Dilma tem, aos poucos, colocado o seu perfil no governo. Como diz um parlamentar independente, “ela percebeu que pode buscar a reeleição em 2014, já que Lula parece ser, cada vez mais, carta fora do baralho da sucessão presidencial”. Mas não se cansa de repetir que isso não significa uma ruptura com o antecessor. Até porque ela sabe que ainda não está segura o suficiente para dar passos sozinhos na seara política.

A última vez que Lula e Dilma conversaram pessoalmente foi há cerca de duas semanas, na véspera da posse de Marcelo Crivella como ministro da Pesca — sugestão de Lula. Mas a crise aumentou, o PMDB rebelou-se, o governo perdeu uma votação secreta no Senado e Dilma abriu guerra com o Congresso. Nesse período de crise, Lula pouco pôde ajudar.

No fim do ano passado, Dilma já havia demonstrado o desejo de substituir Romero Jucá (PMDB-RR) na liderança do governo no Senado. Ela estava irritada com as denúncias envolvendo o irmão do peemedebista, Oscar Jucá Neto, na diretoria da Companhia Nacional de Abastecimento (Conab). Lula conseguiu frear o ímpeto presidencial. Dessa vez não deu certo e a presidente indicou Eduardo Braga (PMDB-AM) como novo líder do governo no Senado.

Estratégia

Lula sugeriu a nomeação de Marcelo Crivella para o Ministério da Pesca como uma maneira de ajudar a candidatura do petista Fernando Haddad à Prefeitura de São Paulo. A estratégia tinha dois objetivos: atrair o PRB, que tem como candidato próprio o ex-deputado federal Celso Russomano, e diminuir a insatisfação dos evangélicos com o kit gay do Ministério da Educação.

Estilo de Lula era outro

Curiosamente, o próprio Lula, apresentado por aliados e até por adversários como um “animal político”, não amparava suas decisões com base nas palavras de um único interlocutor.
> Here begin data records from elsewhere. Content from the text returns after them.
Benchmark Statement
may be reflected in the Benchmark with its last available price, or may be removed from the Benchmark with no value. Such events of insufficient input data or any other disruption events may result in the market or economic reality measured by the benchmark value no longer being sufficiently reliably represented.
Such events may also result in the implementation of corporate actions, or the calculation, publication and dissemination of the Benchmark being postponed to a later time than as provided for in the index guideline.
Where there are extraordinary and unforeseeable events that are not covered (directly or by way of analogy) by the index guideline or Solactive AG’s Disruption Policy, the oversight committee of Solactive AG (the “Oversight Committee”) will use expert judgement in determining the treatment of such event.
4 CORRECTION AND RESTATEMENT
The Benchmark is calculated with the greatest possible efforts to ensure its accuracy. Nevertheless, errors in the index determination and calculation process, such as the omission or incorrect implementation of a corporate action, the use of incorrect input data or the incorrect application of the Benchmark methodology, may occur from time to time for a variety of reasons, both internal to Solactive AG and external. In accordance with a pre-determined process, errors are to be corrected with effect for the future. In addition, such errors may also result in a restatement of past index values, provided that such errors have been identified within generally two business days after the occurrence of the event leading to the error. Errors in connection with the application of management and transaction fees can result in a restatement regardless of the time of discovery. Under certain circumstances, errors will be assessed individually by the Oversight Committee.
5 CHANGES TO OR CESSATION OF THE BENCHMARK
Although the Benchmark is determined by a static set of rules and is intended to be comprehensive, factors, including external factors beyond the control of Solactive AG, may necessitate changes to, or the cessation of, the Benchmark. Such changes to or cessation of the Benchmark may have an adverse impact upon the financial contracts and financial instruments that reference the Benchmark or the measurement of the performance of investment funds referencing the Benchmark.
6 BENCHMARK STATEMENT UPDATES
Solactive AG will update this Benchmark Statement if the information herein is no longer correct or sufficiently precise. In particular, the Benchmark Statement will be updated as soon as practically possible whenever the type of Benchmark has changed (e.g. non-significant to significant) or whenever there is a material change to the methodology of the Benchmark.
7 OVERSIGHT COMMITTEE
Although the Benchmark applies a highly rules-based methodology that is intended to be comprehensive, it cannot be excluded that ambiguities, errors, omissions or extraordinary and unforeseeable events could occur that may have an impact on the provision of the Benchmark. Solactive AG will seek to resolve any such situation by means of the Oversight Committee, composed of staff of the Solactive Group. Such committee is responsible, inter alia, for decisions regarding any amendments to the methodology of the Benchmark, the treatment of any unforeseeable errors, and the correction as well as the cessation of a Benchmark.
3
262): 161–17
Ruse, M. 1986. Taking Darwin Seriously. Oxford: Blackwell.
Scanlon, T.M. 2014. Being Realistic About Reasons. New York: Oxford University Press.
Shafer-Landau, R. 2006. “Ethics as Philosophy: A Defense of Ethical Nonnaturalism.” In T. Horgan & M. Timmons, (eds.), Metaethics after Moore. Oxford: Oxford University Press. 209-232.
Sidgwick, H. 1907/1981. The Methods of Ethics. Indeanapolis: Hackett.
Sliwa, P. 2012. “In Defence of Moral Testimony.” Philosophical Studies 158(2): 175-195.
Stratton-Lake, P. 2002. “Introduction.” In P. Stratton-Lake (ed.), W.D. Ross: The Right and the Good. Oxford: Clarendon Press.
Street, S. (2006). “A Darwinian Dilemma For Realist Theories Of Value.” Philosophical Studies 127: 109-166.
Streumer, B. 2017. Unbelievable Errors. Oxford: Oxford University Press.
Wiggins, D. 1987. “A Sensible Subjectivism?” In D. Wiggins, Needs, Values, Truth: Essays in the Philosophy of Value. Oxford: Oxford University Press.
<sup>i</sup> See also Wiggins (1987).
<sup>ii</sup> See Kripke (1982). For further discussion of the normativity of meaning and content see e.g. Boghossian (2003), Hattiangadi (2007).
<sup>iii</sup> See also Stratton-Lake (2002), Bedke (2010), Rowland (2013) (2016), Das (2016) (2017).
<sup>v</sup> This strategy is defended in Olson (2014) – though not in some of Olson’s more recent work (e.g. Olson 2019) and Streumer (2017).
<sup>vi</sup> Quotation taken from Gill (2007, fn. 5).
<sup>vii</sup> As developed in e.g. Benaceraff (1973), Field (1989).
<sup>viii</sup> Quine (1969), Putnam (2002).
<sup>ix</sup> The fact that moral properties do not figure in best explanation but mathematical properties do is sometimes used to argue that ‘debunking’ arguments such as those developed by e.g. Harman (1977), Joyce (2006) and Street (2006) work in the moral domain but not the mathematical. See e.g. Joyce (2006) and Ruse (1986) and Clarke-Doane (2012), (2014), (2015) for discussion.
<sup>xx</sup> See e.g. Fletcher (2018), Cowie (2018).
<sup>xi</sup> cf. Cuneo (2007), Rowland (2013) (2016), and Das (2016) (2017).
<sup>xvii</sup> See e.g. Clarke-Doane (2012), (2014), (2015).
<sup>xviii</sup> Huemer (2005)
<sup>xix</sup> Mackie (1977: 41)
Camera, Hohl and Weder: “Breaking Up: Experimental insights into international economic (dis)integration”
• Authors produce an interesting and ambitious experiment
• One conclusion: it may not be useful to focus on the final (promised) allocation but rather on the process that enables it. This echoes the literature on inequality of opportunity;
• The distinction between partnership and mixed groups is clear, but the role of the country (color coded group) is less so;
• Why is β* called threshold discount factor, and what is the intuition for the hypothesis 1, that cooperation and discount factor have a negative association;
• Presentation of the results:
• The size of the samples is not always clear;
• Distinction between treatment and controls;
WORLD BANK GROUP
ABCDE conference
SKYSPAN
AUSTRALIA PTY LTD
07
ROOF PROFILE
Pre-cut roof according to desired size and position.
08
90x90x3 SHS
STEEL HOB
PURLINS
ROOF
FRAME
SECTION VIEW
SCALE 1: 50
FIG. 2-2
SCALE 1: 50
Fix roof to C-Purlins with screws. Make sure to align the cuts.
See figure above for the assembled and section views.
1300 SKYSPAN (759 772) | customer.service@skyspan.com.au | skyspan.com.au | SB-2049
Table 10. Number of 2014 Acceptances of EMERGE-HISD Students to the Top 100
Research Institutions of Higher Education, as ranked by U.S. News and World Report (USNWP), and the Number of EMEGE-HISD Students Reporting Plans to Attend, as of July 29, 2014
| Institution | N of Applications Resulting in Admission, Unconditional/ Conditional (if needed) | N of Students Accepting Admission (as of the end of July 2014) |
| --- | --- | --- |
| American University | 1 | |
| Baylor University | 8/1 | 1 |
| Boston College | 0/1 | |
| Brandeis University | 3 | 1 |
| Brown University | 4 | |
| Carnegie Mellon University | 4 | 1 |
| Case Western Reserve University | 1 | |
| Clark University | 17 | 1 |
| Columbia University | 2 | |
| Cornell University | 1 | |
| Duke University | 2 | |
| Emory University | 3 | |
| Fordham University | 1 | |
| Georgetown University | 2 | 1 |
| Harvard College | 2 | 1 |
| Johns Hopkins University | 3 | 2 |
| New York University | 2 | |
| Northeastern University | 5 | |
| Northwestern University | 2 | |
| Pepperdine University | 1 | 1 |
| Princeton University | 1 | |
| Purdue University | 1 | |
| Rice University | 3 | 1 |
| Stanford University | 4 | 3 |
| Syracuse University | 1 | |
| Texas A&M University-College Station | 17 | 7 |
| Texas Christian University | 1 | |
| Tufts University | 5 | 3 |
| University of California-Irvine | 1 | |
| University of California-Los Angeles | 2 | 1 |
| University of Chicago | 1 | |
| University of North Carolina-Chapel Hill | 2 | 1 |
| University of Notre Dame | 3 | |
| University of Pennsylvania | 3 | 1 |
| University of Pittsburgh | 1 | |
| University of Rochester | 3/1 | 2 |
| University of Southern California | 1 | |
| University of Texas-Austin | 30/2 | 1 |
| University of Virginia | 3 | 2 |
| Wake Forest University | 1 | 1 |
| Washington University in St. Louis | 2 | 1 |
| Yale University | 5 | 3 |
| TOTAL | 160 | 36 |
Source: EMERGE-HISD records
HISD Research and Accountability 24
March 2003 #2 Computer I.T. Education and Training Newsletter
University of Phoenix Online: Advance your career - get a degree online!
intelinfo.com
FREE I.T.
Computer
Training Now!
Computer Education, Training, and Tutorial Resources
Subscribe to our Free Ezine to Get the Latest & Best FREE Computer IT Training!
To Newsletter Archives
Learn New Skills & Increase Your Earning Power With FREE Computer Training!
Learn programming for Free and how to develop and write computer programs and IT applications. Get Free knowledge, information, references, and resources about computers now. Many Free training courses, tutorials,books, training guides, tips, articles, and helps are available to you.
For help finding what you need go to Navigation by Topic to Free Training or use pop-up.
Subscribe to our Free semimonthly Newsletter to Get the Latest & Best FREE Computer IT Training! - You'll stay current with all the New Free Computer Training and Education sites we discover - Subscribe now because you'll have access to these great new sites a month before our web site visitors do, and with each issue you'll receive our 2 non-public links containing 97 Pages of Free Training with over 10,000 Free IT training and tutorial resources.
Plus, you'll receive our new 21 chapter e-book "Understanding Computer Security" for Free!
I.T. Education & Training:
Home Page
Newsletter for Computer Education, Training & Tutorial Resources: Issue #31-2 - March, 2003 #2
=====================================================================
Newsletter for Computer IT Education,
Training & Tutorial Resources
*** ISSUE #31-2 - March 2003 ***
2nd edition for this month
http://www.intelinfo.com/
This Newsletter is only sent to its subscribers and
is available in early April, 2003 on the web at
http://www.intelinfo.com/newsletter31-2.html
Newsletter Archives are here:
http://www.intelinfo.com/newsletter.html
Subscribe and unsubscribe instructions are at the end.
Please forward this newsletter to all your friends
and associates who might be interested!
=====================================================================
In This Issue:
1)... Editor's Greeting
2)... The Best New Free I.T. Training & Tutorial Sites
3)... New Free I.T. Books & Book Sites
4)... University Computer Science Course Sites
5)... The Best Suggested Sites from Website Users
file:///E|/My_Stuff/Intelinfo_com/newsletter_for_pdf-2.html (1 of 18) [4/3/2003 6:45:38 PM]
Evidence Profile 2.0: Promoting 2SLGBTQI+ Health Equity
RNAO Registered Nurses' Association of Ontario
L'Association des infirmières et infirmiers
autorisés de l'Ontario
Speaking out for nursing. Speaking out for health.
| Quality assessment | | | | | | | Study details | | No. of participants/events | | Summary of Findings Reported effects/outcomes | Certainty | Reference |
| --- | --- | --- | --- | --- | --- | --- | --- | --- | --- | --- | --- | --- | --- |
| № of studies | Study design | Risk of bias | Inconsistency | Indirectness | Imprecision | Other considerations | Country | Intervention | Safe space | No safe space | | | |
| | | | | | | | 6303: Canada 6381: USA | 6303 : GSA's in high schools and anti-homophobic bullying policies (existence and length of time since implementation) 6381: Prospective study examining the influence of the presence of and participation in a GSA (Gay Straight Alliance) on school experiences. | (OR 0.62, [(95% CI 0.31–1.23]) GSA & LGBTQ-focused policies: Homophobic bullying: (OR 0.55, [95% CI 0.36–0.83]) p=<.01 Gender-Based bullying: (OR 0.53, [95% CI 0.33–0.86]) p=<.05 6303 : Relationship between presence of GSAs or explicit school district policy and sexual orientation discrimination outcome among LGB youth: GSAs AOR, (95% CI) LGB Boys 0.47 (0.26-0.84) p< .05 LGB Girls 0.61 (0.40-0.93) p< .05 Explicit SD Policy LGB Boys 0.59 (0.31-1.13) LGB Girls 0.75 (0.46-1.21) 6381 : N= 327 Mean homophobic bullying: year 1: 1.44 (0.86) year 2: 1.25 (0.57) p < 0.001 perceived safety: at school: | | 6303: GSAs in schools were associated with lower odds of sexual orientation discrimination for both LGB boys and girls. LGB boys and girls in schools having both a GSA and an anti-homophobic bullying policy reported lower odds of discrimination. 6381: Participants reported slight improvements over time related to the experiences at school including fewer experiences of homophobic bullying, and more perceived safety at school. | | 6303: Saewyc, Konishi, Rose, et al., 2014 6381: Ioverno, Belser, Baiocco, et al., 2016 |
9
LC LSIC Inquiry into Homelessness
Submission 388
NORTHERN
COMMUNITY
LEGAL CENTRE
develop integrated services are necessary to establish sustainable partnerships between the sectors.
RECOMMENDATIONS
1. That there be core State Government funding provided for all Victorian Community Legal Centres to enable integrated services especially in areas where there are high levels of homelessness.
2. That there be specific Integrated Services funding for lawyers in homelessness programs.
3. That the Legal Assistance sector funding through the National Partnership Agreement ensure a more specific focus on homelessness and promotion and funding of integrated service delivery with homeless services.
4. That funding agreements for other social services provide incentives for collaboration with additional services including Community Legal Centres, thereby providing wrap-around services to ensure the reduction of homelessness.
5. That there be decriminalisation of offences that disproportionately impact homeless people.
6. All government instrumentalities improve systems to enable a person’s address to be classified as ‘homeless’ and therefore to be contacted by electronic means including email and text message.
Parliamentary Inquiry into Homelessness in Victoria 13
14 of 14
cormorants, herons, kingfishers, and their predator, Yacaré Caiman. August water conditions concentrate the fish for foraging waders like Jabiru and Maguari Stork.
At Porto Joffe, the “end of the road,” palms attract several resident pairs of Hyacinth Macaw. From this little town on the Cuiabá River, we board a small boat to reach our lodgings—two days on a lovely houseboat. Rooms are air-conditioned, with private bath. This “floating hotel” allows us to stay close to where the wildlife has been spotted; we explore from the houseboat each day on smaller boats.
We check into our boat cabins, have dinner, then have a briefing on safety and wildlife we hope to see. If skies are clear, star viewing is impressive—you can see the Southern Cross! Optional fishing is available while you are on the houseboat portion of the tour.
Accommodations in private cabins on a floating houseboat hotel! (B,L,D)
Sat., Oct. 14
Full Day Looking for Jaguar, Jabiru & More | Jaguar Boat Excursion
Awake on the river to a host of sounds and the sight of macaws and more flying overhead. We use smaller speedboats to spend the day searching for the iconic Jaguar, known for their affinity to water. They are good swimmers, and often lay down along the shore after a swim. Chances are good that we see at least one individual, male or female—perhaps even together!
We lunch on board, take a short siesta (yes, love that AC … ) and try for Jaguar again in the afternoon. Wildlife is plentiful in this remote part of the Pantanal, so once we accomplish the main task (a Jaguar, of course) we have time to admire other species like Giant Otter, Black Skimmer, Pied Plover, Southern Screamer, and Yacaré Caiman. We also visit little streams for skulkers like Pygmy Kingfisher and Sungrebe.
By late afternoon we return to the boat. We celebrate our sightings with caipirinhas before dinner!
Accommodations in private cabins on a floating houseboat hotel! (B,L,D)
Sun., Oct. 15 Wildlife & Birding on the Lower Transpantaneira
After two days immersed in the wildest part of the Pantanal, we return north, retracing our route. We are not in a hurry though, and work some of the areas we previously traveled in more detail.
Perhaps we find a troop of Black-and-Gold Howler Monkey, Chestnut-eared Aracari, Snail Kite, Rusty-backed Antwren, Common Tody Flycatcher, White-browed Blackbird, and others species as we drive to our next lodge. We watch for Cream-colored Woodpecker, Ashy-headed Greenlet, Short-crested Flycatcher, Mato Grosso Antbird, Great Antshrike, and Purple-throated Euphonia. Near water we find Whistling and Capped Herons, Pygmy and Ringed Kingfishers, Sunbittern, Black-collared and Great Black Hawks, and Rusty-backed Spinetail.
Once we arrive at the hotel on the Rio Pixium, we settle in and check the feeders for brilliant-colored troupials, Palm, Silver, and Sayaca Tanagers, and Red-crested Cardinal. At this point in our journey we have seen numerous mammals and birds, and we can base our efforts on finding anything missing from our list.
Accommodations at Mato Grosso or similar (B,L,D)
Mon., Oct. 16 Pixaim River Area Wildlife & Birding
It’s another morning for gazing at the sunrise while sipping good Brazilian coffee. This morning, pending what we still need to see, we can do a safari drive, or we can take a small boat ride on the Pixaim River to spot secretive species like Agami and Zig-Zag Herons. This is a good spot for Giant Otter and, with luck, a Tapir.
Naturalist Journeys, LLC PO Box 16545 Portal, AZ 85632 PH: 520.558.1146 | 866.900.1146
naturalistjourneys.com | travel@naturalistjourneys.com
Durante o primeiro mandato, um dos principais conselheiros foi o ex-ministro da Justiça Márcio Thomaz Bastos. Ele teve uma participação fundamental para diminuir a temperatura, inclusive da oposição, durante a crise do mensalão. No segundo mandato, Lula dava muita atenção às palavras do então ministro da Comunicação Social, Franklin Martins. E durante os oito anos quando as nuvens carregadas trovejavam sobre o Planalto, Lula sempre chamava o atual presidente do Senado, José Sarney (PMDB-AP), para um encontro extra-agenda no gabinete presidencial.

Assim que tomou posse, Dilma encerrou outra prática de Lula: as reuniões de coordenação política de governo. Esses encontros reuniam não apenas os ministros palacianos, mas também alguns estratégicos, como os titulares da Fazenda, Planejamento, Justiça e Defesa. A presidente limitou-se à reuniões diárias de briefings com os ministros da Casa, encontros que foram rareando diante dos temores de Dilma de “vazamento de informações”.

No debate econômico, ela sente-se mais à vontade para multiplicar os convivas. Dentro do governo, os mais frequentes são o ministro da Fazenda, Guido Mantega, e o presidente do Banco Central, Alexandre Tombini. Fora da máquina, ela debate com o empresário Jorge Gerdau — presidente da Câmara de Gestão e Competitividade —, o ex-ministro Delfim Netto e os economistas Luiz Gonzaga Beluzzo e João Manuel Cardoso de Mello, mentor do ministro da Educação, Aloizio Mercadante, e ligado à petista Maria da Conceição Tavares. A explicação para essa pluralidade é a intimidade com que a presidente lida com esses temas econômicos, baseada em planilhas e números que ela domina.